My name is Michelle Aung Thin.
I am the 2017 National Library of Australia Creative Arts Fellow for Australian Writing, supported by the Eva Kollsman and Ray Mathew’s Trust.
My fellowship project is titled Cosmopolitan Rangoon through the eyes of Gordon Luce or, how the politics of authenticity shape the intimate, and I will be working with private papers from the National Library of Australia’s Luce Collection. Gordon Luce was one of Europe’s foremost scholars on Burma and lived in Rangoon from 1912 until 1964. Here is a link to the Luce Collection at the NLA.
The NLA Fellowship is an important part of my research for my second book, which is about returning to Burma, the country of my birth.
I left Burma, now Myanmar, with my family when I was still an infant, the year after the military coup. Like many who emigrated, we were not allowed return visas until relatively recently. Which meant we were separated from my great grandmother and my grandparents and any sense of what Burma was.
I went back for the first time a few years ago and my current project is about the experience of at last seeing Yangon, the city of my birth. I found myself a witness to the aftermath of decades of military government. I searched for my own past. I am Anglo-Burmese, of mixed Burmese, Indian, Dutch and German descent. My family’s story roughly follows the arc of Burmese annexation, from Vandockum, a Dutch sailor stranded in the region who turned to piracy: to his grand-children, who profited directly from the proceeds of colonization: to my grandmother’s encounter with a Japanese Photographer known only as K, which seemed to mark the end of empire and their cosmopolitan world; to my own parents, who were caught out by increasingly violent nationalism after World War Two.

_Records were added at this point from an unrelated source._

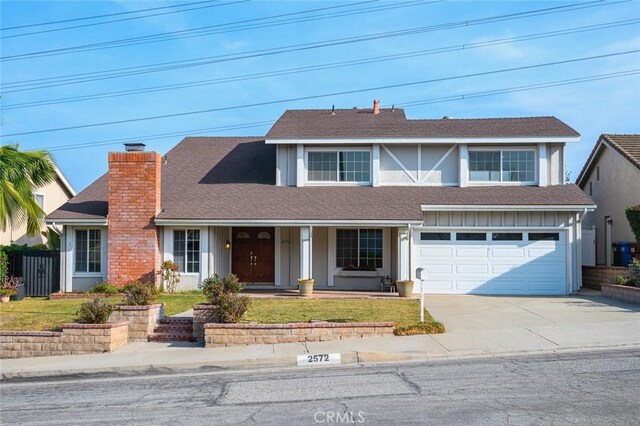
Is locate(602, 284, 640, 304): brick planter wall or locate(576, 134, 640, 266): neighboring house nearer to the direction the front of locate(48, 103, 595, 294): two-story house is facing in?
the brick planter wall

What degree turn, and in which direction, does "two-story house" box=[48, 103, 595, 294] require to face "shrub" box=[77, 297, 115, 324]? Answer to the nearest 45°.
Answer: approximately 45° to its right

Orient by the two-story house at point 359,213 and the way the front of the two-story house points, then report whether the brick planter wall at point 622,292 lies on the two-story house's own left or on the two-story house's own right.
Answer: on the two-story house's own left

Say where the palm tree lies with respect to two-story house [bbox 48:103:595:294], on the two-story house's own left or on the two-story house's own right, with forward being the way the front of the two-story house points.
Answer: on the two-story house's own right

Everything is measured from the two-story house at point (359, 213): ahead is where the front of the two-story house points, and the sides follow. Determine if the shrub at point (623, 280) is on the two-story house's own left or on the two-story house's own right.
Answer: on the two-story house's own left

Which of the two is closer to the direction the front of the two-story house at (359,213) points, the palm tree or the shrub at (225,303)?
the shrub

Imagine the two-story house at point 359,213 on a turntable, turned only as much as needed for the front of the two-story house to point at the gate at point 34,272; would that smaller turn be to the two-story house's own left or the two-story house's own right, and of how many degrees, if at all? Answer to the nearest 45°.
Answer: approximately 90° to the two-story house's own right

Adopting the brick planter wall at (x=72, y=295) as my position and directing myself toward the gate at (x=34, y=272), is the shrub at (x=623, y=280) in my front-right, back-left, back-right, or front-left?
back-right

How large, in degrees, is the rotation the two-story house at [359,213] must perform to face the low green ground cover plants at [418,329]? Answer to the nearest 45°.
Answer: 0° — it already faces it

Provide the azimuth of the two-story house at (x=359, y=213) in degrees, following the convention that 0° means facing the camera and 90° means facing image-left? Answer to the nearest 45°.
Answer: approximately 0°
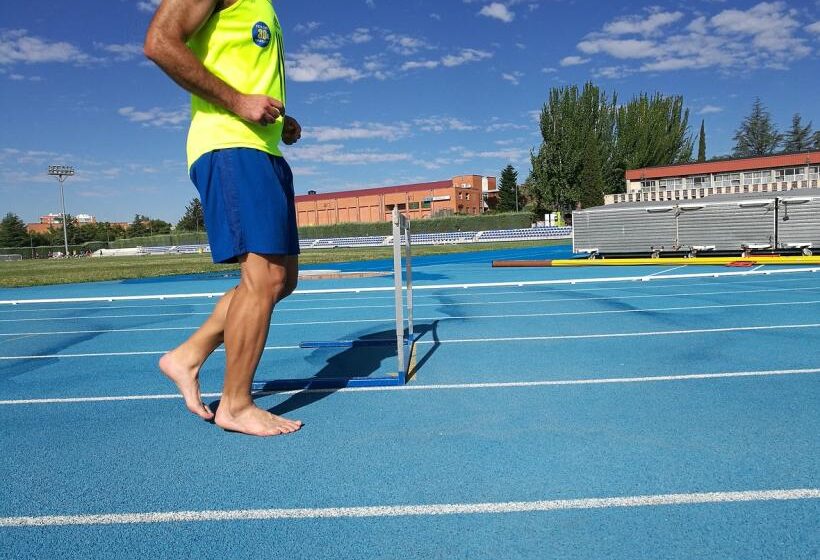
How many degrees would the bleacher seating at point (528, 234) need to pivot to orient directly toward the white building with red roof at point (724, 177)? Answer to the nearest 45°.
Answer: approximately 90° to its left

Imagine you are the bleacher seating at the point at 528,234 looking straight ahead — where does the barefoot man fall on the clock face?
The barefoot man is roughly at 12 o'clock from the bleacher seating.

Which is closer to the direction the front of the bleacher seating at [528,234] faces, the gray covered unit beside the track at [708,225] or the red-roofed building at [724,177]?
the gray covered unit beside the track

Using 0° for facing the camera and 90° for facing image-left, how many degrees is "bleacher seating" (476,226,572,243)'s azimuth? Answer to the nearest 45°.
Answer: approximately 0°
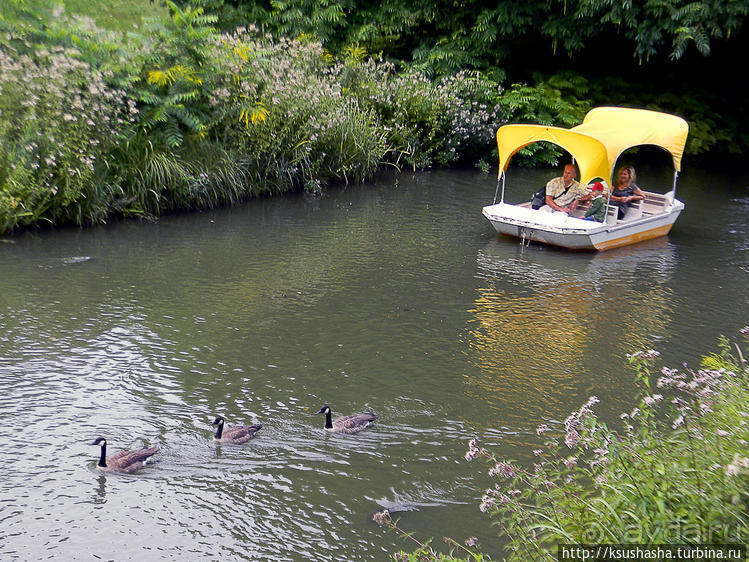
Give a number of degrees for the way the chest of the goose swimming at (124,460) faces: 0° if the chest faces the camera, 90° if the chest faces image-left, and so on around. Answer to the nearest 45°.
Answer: approximately 90°

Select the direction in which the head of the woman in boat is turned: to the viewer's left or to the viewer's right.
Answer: to the viewer's left

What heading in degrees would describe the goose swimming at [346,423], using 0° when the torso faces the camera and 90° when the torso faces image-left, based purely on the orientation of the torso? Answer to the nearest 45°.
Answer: approximately 90°

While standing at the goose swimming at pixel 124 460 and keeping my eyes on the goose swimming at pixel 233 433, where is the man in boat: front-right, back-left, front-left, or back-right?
front-left

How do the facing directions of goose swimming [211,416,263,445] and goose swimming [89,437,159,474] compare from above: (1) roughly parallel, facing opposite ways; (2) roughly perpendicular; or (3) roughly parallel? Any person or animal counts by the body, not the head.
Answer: roughly parallel

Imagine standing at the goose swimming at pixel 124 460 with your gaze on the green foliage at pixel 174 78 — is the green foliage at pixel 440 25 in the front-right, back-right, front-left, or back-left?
front-right

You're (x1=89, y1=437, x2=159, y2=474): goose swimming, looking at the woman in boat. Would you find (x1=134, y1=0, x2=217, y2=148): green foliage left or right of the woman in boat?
left

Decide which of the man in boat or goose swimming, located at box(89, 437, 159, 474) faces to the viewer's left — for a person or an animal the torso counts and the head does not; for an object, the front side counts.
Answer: the goose swimming

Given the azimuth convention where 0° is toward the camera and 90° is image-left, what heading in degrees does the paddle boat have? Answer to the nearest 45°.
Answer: approximately 45°

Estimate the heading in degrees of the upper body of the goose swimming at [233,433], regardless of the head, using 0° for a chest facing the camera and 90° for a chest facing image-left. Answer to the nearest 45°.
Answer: approximately 90°

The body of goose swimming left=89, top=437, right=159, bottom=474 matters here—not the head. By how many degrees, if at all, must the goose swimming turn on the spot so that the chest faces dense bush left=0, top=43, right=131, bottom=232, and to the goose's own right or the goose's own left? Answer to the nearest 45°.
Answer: approximately 90° to the goose's own right

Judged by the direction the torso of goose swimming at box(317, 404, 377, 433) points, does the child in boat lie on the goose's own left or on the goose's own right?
on the goose's own right

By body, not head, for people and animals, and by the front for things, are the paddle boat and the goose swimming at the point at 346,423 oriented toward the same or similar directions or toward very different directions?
same or similar directions

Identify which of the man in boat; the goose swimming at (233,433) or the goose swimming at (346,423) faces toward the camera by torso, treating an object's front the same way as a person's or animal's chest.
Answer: the man in boat
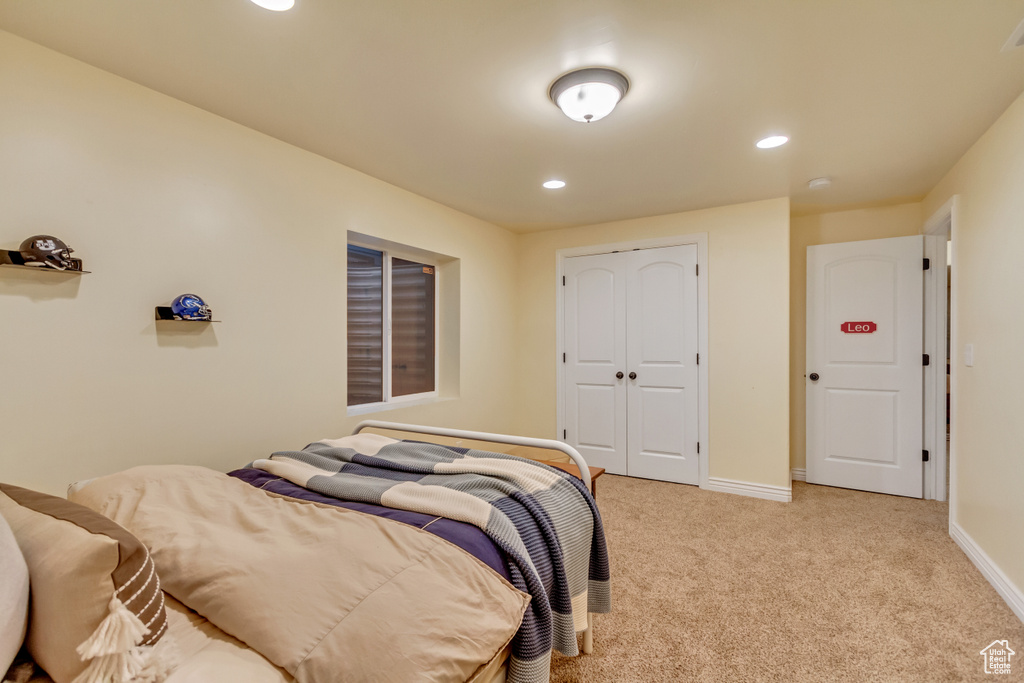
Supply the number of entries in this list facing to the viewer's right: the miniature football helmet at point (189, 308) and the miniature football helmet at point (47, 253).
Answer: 2

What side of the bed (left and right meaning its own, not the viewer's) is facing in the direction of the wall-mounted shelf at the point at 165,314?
left

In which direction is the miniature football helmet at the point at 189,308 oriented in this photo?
to the viewer's right

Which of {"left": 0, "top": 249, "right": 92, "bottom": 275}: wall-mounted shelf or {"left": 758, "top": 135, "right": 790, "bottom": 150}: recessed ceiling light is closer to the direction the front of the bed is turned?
the recessed ceiling light

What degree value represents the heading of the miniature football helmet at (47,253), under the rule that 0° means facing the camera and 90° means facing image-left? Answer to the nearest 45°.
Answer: approximately 270°

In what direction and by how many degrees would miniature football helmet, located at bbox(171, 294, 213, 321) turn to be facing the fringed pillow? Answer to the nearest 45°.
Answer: approximately 90° to its right

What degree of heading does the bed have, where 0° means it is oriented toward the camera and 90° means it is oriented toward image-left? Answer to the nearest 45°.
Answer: approximately 225°

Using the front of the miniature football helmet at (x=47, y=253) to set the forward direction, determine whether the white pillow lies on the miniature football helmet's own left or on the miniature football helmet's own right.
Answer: on the miniature football helmet's own right

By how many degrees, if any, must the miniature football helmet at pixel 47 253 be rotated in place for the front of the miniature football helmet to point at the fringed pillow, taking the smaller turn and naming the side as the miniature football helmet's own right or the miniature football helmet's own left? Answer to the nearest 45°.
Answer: approximately 90° to the miniature football helmet's own right
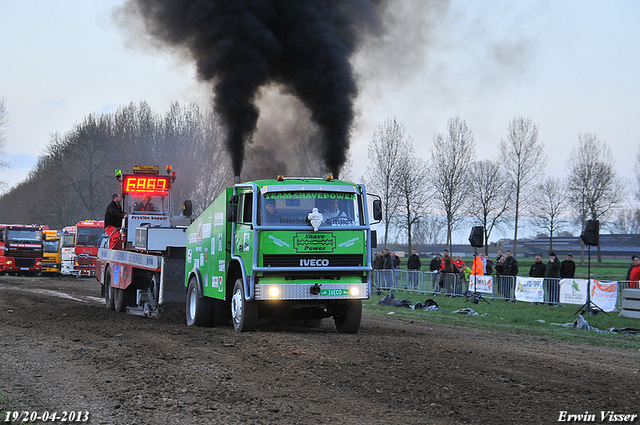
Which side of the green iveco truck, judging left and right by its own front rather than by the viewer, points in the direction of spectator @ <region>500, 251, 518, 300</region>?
left

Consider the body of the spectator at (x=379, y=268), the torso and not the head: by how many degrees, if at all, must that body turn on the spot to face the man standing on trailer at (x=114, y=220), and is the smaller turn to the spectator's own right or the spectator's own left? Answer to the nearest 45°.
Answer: approximately 45° to the spectator's own right

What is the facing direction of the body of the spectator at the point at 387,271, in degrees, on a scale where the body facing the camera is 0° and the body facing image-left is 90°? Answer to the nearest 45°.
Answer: approximately 45°

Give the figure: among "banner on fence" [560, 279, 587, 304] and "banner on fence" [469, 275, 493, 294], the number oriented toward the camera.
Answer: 2

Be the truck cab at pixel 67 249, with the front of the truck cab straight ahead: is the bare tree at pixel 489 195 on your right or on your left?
on your left
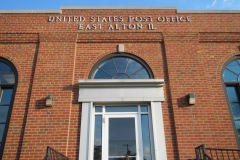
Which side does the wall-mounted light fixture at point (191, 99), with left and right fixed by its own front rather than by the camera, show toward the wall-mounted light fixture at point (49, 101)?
right

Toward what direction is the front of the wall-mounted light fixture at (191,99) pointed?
toward the camera

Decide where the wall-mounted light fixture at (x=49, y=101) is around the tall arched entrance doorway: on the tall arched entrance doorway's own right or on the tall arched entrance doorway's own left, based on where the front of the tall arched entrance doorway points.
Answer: on the tall arched entrance doorway's own right

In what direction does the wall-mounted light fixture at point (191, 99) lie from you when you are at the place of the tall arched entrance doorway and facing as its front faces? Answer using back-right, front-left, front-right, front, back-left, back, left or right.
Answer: left

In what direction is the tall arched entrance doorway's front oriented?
toward the camera

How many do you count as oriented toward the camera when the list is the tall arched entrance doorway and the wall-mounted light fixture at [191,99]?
2

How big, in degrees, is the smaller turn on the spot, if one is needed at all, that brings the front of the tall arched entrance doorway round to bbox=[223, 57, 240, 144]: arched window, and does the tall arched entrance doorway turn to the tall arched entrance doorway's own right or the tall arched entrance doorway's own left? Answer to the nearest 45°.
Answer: approximately 90° to the tall arched entrance doorway's own left

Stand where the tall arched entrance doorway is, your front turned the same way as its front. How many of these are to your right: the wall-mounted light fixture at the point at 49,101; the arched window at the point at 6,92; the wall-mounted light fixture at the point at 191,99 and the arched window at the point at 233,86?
2

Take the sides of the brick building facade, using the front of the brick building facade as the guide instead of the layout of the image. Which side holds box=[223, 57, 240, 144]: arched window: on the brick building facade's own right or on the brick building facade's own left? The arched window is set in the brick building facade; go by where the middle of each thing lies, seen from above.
on the brick building facade's own left
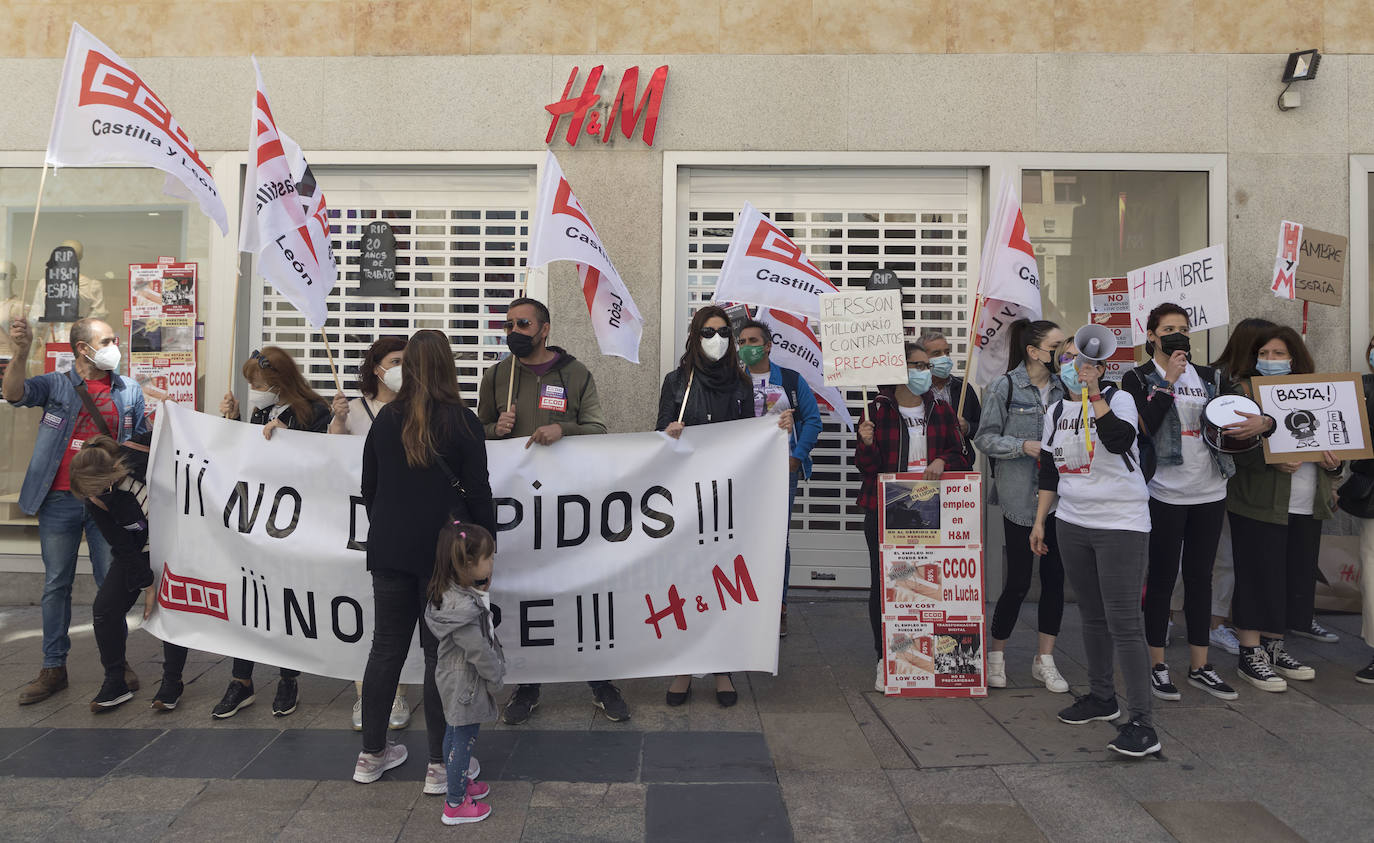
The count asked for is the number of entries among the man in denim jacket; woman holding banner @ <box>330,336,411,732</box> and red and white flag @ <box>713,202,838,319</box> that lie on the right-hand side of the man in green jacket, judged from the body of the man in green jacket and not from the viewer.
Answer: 2

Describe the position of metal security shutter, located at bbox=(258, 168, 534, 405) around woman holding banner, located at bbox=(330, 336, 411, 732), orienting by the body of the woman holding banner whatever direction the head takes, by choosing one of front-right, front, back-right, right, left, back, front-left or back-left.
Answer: back

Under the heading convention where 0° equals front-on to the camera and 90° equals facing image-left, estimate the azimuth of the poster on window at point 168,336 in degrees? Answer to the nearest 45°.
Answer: approximately 0°

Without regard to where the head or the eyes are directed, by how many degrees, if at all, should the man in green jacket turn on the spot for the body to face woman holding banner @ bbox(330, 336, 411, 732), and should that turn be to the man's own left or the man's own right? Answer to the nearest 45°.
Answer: approximately 90° to the man's own right

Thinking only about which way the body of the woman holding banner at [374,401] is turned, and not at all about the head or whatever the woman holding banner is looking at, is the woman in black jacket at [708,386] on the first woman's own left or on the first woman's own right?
on the first woman's own left

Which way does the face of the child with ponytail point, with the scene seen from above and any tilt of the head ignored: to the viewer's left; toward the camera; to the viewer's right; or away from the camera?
to the viewer's right
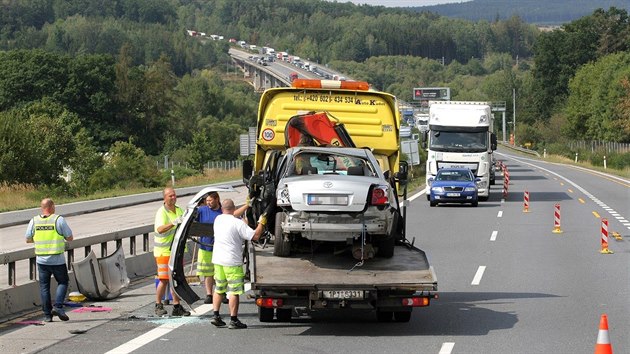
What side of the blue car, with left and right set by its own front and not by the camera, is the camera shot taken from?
front

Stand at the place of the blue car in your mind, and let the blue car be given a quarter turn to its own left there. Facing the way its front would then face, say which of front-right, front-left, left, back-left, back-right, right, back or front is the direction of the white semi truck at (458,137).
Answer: left

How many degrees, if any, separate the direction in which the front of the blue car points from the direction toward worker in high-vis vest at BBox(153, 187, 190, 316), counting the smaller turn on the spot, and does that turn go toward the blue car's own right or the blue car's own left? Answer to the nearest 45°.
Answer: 0° — it already faces them

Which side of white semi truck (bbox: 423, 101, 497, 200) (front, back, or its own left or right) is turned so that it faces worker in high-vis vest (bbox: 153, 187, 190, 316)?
front

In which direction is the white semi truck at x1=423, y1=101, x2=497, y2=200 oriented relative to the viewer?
toward the camera
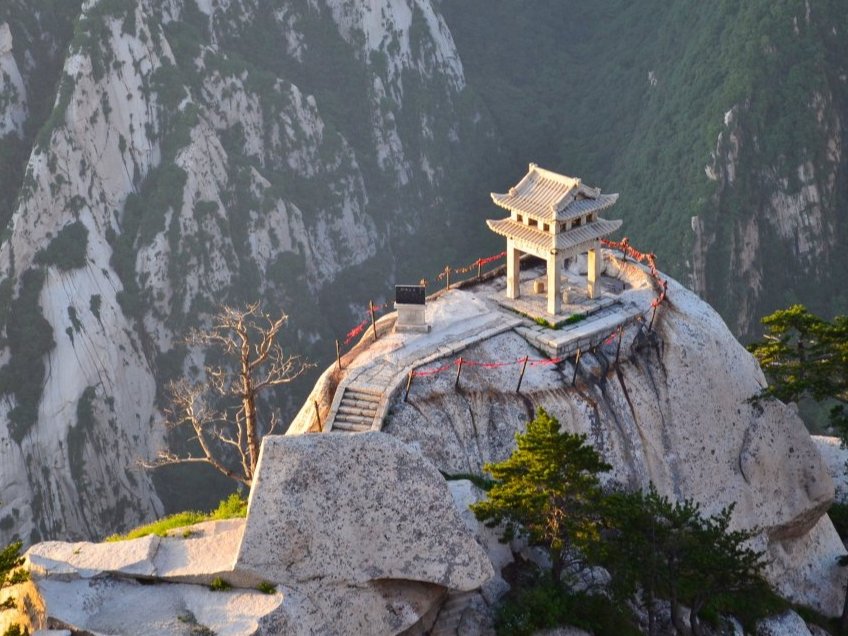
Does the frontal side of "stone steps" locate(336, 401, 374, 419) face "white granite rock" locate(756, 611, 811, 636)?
no

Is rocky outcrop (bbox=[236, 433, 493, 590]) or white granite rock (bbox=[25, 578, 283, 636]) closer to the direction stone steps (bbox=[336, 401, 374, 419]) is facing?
the rocky outcrop

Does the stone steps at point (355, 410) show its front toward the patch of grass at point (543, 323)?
no

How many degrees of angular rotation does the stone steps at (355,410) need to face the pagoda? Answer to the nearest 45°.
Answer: approximately 135° to its left

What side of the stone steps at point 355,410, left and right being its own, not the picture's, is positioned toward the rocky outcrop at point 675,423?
left

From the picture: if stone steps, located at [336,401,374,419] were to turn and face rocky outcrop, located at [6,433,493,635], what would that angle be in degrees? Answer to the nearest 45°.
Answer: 0° — it already faces it

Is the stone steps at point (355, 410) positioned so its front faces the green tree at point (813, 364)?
no

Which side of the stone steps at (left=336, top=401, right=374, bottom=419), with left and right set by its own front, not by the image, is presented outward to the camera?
front

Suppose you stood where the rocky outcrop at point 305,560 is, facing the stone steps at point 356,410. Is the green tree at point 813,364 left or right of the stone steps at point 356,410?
right

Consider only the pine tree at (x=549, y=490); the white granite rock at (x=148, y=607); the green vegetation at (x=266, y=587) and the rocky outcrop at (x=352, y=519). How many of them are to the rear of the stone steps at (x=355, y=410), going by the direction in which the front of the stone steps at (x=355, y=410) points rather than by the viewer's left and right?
0

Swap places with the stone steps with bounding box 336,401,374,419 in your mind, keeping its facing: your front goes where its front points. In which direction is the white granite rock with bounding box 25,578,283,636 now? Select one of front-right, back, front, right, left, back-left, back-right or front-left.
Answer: front-right

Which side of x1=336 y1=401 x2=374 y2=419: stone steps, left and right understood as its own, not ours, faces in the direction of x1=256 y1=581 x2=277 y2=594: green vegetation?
front

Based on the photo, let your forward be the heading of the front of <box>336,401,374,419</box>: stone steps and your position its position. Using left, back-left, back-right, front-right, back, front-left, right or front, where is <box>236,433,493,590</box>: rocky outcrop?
front

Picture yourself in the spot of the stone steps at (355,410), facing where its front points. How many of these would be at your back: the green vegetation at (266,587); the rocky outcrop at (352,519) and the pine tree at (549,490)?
0

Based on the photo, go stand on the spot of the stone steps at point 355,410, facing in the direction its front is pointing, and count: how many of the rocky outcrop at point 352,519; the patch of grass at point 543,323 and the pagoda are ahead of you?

What I shared with the Burmese I met and spoke to was a sense of lost home, a lost nation and lost time. But as I walked the streets of Yangon, searching for evidence of my own history, I realized that no matter how much I wanted to be connected to the city of my birth, I itched to be on the move, at-home in many places. Like Canada, where I grew up. Or Australia, where I live now.
So, where do we belong? In the homes we are born into or the homes we make for ourselves?